どちらもほぼ同額だが、1はあまりにも急過ぎて研究どころではない。それから、2のような短期の更新は通常成立しない。万事休す。
 翌日、駄目もとでエイブルに2を提案してみた。案の定、契約更新は難しいだろうとのことだったが、外国に行くのでそこを何とかとお願いして、大家さんと交渉してもらった。そして、5分後かかってきた電話が告げた案は、

3.「これもきっと何かのご縁ですから、3月分の家賃だけで結構ですよ。」(大家さん)
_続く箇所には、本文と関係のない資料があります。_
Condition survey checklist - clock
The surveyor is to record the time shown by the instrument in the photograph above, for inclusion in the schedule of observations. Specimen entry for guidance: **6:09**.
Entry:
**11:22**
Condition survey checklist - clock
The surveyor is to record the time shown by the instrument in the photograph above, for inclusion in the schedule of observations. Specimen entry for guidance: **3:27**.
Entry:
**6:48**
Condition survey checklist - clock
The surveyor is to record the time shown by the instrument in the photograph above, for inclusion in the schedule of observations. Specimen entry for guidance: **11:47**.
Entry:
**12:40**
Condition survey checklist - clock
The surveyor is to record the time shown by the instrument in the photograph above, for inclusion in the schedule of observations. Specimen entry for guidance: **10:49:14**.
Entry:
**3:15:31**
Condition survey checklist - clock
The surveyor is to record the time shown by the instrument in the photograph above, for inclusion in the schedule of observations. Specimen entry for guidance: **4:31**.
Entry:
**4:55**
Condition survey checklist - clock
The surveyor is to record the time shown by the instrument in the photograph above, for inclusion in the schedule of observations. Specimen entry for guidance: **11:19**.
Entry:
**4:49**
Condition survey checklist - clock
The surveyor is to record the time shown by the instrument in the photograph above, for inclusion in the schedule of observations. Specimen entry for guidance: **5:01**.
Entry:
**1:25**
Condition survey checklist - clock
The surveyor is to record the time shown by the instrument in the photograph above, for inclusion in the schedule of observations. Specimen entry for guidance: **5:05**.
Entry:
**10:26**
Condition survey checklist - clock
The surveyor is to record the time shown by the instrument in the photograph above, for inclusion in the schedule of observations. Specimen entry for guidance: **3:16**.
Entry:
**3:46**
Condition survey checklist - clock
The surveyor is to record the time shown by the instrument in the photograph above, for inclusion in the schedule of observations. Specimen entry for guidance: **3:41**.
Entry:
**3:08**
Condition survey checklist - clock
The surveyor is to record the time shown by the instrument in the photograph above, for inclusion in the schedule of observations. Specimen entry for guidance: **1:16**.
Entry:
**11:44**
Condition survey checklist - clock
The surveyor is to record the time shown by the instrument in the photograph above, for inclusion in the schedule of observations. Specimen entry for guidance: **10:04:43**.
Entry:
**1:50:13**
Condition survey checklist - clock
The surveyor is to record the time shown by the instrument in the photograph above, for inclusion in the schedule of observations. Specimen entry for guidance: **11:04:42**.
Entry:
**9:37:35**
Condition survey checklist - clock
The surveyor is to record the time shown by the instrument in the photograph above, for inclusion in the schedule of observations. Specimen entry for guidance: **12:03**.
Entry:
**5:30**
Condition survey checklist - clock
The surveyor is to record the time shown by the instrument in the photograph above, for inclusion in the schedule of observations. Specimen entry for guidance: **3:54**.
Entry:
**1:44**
そう。僕らはご縁という見えない糸で繋がっている。ありがとう、大家さん。

日曜日, 2月 01, 2009

オネムジャー

 ついさっきラボから帰って来た。テレビをつけると戦隊モノがやっていた。今の子供たちのヒーローは、炎神戦隊ゴーオンジャーというらしい(僕が幼稚園の頃は、太陽戦隊サンバルカン)。懐かしいなあと思って見ていたら、昔の戦隊モノと全然違うことに気づいた。まず、登場するお兄さんがみんなイケメン。そして、胸元がちらり、お色気的な要素もある。日曜日の朝は子供だけでなく、お父さんもお母さんも(そして研究員も)釘付けだ。正義の味方も時代とともに変わるんだなあ。
 一晩で学生のレポートを採点して成績をつけた。情報処理実習Bの授業では、全部で10回レポートを出した。受講者は約70人いるので、1人1分で採点したとしても12時間近くかかる。もちろん実際はそれ以上かかった。なんとか締め切りには間に合った。ふう。
 実はもう一つ締め切りがあって、赤ちゃん学会から頼まれたコメント論文を書いていた。なぜ僕?と思ったら、赤ちゃん学会では、積極的に異分野との交流を目指しているそうだ。発達心理学の人はもちろん、脳科学、教育学、ロボットなど、様々な分野の人がこれまでにコメントを書いていた。とても良いことだと思う。僕が読んだ論文は、乳児の音声発達に関するもので、とても興味深い内容だった [Link]。こちらもなんとか無事終わった。はふう。徹夜続きでオネムジャー。